** Opening Extract provided block **

On 10/10/2022 3:50 PM, John Harrison wrote:
> On 10/10/2022 11:48, Daniele Ceraolo Spurio wrote:
>> We're observing sporadic HuC delayed load timeouts in CI, due to mei_pxp
>> binding completing later than we expected. HuC is still loaded when the
>> bind occurs, but in the meantime i915 has started allowing submission to
>> the VCS engines even if HuC is not there.
>> In most of the cases I've observed, the timeout was due to the
>> init/resume of another driver between i915 and mei hitting errors and
>> thus adding an extra delay, but HuC was still loaded before userspace
>> could submit, because the whole resume process time was increased by the
>> delays.
>>
>> Given that there is no upper bound to the delay that can be introduced
>> by other drivers, I've reached the following compromise with the media
>> team:
>>
>> 1) i915 is going to bump the timeout to 5s, to reduce the probability
>> of reaching it. We still expect HuC to be loaded before userspace
>> starts submitting, so increasing the timeout should have no impact on
>> normal operations, but in case something weird happens we don't want to
>> stall video submissions for too long.
>>
>> 2) The media driver will cope with the failing submissions that manage
>> to go through between i915 init/resume complete and HuC loading, if any
>> ever happen. This could cause a small corruption of video playback
>> immediately after a resume (we should be safe on boot because the media
>> driver polls the HUC_STATUS ioctl before starting submissions).
>>
>> Since we're accepting the timeout as a valid outcome, I'm also reducing
>> the print verbosity from error to notice.
>>
>> v2: use separate prints for MEI GSC and MEI PXP init timeouts (John)
>>
>> References: https://gitlab.freedesktop.org/drm/intel/-/issues/7033
>> Fixes: 27536e03271d ("drm/i915/huc: track delayed HuC load with a 
>> fence")
>> Signed-off-by: Daniele Ceraolo Spurio <daniele.ceraolospurio@intel.com>
>> Cc: Tony Ye <tony.ye@intel.com>
>> Cc: John Harrison <john.c.harrison@intel.com>
>> ---
>>   drivers/gpu/drm/i915/gt/uc/intel_huc.c | 14 ++++++++++----
>>   1 file changed, 10 insertions(+), 4 deletions(-)
>>
>> diff --git a/drivers/gpu/drm/i915/gt/uc/intel_huc.c 
>> b/drivers/gpu/drm/i915/gt/uc/intel_huc.c
>> index 4d1cc383b681..41c032ab34b3 100644
>> --- a/drivers/gpu/drm/i915/gt/uc/intel_huc.c
>> +++ b/drivers/gpu/drm/i915/gt/uc/intel_huc.c
>> @@ -52,10 +52,12 @@
>>    * guaranteed for this to happen during boot, so the big timeout is 
>> a safety net
>>    * that we never expect to need.
>>    * MEI-PXP + HuC load usually takes ~300ms, but if the GSC needs to 
>> be resumed
>> - * and/or reset, this can take longer.
>> + * and/or reset, this can take longer. Note that the kernel might 
>> schedule
>> + * other work between the i915 init/resume and the MEI one, which 
>> can add to
>> + * the delay.

** Closing Extract provided block **
** Opening Exercise data block **

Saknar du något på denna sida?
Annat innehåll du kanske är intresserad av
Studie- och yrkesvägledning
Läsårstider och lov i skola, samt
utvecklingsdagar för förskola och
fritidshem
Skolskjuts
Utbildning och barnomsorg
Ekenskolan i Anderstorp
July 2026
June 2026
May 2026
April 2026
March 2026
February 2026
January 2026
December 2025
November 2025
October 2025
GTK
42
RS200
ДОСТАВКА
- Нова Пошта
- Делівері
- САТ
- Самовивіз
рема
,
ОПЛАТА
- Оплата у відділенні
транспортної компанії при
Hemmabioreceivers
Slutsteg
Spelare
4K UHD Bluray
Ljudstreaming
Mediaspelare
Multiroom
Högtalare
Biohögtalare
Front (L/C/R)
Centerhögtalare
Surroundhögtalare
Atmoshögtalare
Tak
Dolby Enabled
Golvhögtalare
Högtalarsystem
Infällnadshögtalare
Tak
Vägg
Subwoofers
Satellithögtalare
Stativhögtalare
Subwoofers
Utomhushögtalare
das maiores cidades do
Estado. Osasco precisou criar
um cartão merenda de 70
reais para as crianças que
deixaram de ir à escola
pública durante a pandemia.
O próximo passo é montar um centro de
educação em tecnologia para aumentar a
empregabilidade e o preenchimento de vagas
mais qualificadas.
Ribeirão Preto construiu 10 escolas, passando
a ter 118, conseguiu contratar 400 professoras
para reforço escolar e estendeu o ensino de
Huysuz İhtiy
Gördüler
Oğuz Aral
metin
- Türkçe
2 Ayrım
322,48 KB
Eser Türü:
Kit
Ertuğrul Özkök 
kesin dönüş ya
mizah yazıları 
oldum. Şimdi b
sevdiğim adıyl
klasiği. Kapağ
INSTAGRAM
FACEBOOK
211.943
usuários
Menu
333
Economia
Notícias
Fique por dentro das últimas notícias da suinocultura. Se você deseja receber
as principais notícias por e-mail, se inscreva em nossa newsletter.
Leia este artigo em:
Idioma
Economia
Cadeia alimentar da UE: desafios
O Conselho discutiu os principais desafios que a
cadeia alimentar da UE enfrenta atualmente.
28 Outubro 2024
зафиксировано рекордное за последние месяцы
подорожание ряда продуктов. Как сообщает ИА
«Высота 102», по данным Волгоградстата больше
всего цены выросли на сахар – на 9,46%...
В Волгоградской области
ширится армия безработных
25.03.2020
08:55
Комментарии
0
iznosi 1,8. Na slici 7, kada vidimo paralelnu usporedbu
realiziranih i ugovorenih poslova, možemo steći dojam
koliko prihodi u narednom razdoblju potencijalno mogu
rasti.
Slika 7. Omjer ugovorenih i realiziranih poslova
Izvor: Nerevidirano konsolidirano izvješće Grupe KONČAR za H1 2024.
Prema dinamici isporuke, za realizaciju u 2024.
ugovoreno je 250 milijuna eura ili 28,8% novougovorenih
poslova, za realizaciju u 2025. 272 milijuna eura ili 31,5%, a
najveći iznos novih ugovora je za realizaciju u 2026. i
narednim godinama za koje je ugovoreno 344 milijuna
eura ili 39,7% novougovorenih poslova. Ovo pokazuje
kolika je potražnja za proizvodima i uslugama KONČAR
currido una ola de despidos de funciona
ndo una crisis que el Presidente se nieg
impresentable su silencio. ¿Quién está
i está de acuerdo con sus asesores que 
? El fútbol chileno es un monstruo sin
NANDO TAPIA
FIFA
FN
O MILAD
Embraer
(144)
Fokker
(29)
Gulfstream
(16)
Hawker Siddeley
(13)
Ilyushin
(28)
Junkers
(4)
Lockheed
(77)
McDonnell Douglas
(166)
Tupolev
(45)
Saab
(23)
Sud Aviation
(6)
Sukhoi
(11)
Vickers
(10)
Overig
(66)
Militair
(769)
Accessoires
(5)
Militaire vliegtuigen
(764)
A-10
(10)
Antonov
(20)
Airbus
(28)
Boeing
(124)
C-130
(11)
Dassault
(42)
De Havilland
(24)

** Closing Exercise data block **

**Problems and tasks**
a - According to the patch email about HuC load timeouts, what will i915 raise the timeout to?
b - Write the next part of the patch email about HuC load timeouts, picking up right after its final line.

**Responses by task**
a - i915 will raise the timeout to 5 seconds.

b -
>>    */
>>   #define GSC_INIT_TIMEOUT_MS 10000
>> -#define PXP_INIT_TIMEOUT_MS 2000
>> +#define PXP_INIT_TIMEOUT_MS 5000
>>     static int sw_fence_dummy_notify(struct i915_sw_fence *sf,
>>                    enum i915_sw_fence_notify state)
>> @@ -104,8 +106,12 @@ static enum hrtimer_restart 
>> huc_delayed_load_timer_callback(struct hrtimer *hrti
>>       struct intel_huc *huc = container_of(hrtimer, struct intel_huc, 
>> delayed_load.timer);
>>         if (!intel_huc_is_authenticated(huc)) {
>> -        drm_err(&huc_to_gt(huc)->i915->drm,
>> -            "timed out waiting for GSC init to load HuC\n");
>> +        if (huc->delayed_load.status == INTEL_HUC_WAITING_ON_GSC)
>> +            drm_notice(&huc_to_gt(huc)->i915->drm,
>> +                   "timed out waiting for MEI GSC init to load HuC\n");
>> +        else if (huc->delayed_load.status == INTEL_HUC_WAITING_ON_PXP)
>> +            drm_notice(&huc_to_gt(huc)->i915->drm,
>> +                   "timed out waiting for MEI PXP init to load HuC\n");
> Hmm. It feels wrong to assume that the status can only be GSC or PXP. 
> Granted, it certainly should be one of those two values if we get 
> here. But it just seems like bad practice to have a partial if/elsif 
> ladder for an enum value instead of a switch with a default path. What 
> I meant originally was just have a single print that says 'timed out 
> waiting for MEI GSC/PXP to load...', maybe with the status value being 
> printed. I don't think it is critically important to differentiate 
> between the two, I just meant that it was wrong to explicitly state 
> GSC when it might not be.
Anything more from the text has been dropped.